PROVIDED PASSAGE

Lakeview Terrace (review)
Oh, to live to see such a rarity: a horror movie for grownups! No mad slashers who watched as children as their babysitters were viciously murdered. No psychopath who likes to play torture games. No creative carving up of frail human bodies. Just the plausible pettiness of human nastiness slowly, inexorably building to a tragedy of suburban proportions.
Ah, it’s an awkwardness we’re all familiar with: moving day. Meeting the new neighbors and trying to get off on the right foot, knowing that you’re stuck living next to these people for what’ll feel like forever if you can’t make it work. So it goes for Chris and Lisa Mattson (Patrick Wilson [Evening, Running with Scissors] and Kerry Washington [Fantastic Four: Rise of the Silver Surfer, I Think I Love My Wife]), obviously not newlyweds but moving into their first mortgage. They’re excited: it’s a beautiful house in a beautiful neighborhood in the hills of Los Angeles. It’s literally a dream come true.
The guy already living next door? Abel Turner (Samuel L. Jackson: Star Wars: The Clone Wars, Jumper) is a cop, and a hardass as a man and as a father: he’s got lots and lots of rules for his kids, teen Celia (Regine Nehy) and preteen Marcus (Jaishon Fisher). Mom is gone, so it’s just the three of them. Some of Abel’s rules — like the one about which basketball jersey Marcus may wear to school — seem like a little bit of a joke at first. But looking back later, we see that as just the tip of the iceberg of Abel’s authoritarianism.

SOURCE MATERIAL
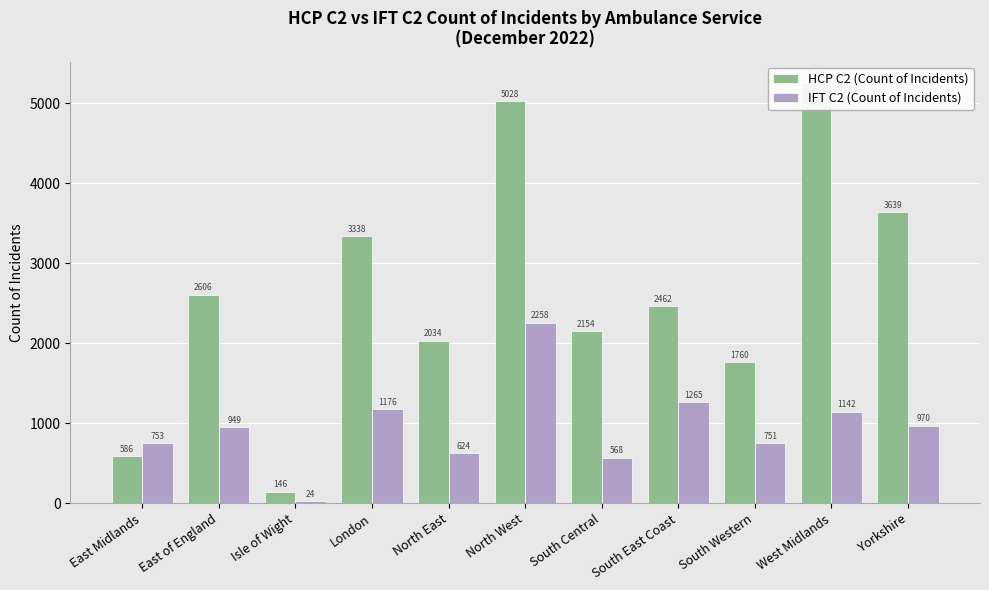

At East Midlands, list the series in order from largest to smallest.

IFT C2 (Count of Incidents), HCP C2 (Count of Incidents)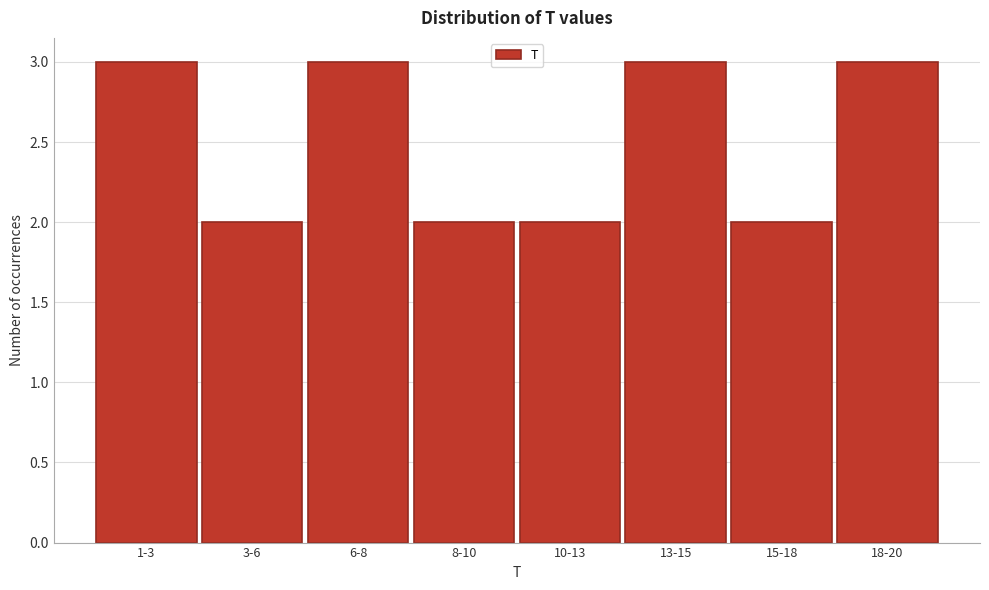

Reading left to right, list all the values displayed in this chart.

1-3=3	3-6=2	6-8=3	8-10=2	10-13=2	13-15=3	15-18=2	18-20=3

PROBLEM
Repeat the part of the Lakeview Terrace review from "Lakeview Terrace (review)" up to and including "of suburban proportions.".

WORKED SOLUTION
Lakeview Terrace (review)
Oh, to live to see such a rarity: a horror movie for grownups! No mad slashers who watched as children as their babysitters were viciously murdered. No psychopath who likes to play torture games. No creative carving up of frail human bodies. Just the plausible pettiness of human nastiness slowly, inexorably building to a tragedy of suburban proportions.